Another element to this part that helps resolve the primary conflict is the revelation of Tony’s true character. In earlier chapters, the reader could not be as certain as Felix that Tony purposefully and cruelly fired him: Felix’s unreliable narrative voice builds suspicion rather than trust. However, when Tony encourages the assassination of Sal and Lonnie, he reveals himself to be worse than even Felix assumed. Atwood surprises the reader with the depths of Tony’s wickedness, thus redeeming Felix’s neuroses.

Finally, Felix’s lack of satisfaction underscores the falling action. He has triumphed over Tony, yet he still hears and misses his daughter Miranda. He recognizes that virtue is better than vengeance. The tension that motivated Parts 1 through 3 deflates into disappointment. Despite the resolution, Felix is still unfulfilled, proving that his 12-year pursuit of revenge was unnecessary.

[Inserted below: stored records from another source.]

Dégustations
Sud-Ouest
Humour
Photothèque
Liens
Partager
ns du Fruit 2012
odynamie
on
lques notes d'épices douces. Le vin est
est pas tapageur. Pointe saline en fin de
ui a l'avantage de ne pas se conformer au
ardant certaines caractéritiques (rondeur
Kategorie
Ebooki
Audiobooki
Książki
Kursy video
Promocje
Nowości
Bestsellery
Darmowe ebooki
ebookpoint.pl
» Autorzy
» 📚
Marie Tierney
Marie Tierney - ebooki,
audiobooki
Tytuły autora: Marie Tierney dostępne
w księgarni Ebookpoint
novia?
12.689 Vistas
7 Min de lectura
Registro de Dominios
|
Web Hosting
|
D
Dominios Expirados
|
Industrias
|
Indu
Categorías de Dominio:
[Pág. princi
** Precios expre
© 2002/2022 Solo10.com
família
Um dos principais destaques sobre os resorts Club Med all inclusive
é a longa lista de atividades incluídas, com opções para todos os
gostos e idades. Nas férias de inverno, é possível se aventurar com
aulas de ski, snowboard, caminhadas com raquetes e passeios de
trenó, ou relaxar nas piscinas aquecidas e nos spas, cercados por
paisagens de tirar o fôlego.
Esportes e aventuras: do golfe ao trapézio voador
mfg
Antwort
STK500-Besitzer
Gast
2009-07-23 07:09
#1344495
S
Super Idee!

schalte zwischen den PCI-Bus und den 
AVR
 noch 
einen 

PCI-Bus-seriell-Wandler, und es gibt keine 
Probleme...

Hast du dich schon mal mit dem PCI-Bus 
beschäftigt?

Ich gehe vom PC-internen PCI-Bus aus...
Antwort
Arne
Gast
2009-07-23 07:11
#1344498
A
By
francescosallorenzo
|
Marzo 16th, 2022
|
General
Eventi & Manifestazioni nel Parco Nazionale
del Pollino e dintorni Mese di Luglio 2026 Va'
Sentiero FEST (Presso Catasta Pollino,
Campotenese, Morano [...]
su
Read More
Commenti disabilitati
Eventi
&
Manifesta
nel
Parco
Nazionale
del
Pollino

In Part 4, Atwood continues to draw parallels between her characters and the characters in The Tempest. The ministers talk about the prisoners in ways that dehumanize them; they see the prisoners as problems best dealt with in a prison, away from society, with no potential for growth. This mirrors the colonialist attitude of the royal Italians who land on Prospero’s island. To Alonso and Antonio, people like Prospero and Caliban are societal rejects living in what the Italians view as uncivilized conditions. So many years spent isolated on an island place Prospero on the same level as Caliban in the eyes of the Italians. These attitudes come from a colonialist mindset that was just emerging during Shakespeare’s time period, as Europeans expanded their imperial reach and created racist and ethnocentric rationales for doing so. Just as the wealthy Italians believe Caliban cannot be civilized, so too do Tony and Sal believe that the prisoners in Fletcher cannot be rehabilitated.

In The Tempest, Prospero hopes to arrange Ferdinand and Miranda’s marriage as part of his plot to regain his rightful place in Italian society. However, his plan works almost too well because Miranda and Ferdinand do fall in love. In Hag-Seed, Felix sets up Anne-Marie to seduce Freddie, keeping him safely away from the drug-induced torture his father experiences. Like their Shakespearean counterpart, Anne-Marie and Freddie are immediately attracted to one another, and their play-acting turns into real flirtation and connection.

Felix’s immersive play, in which the prisoners act out characters from The Tempest to entrap the Ministers for blackmail material, perfectly mirrors the series of events in Acts IV and V of The Tempest. Prospero separates Ferdinand (Freddie), poisons the royal Italians with alcohol (Sal and Tony), and creates a storm (the music-light effect of 8Handz’s special effects) to intimidate the Italians into restoring him to his former role.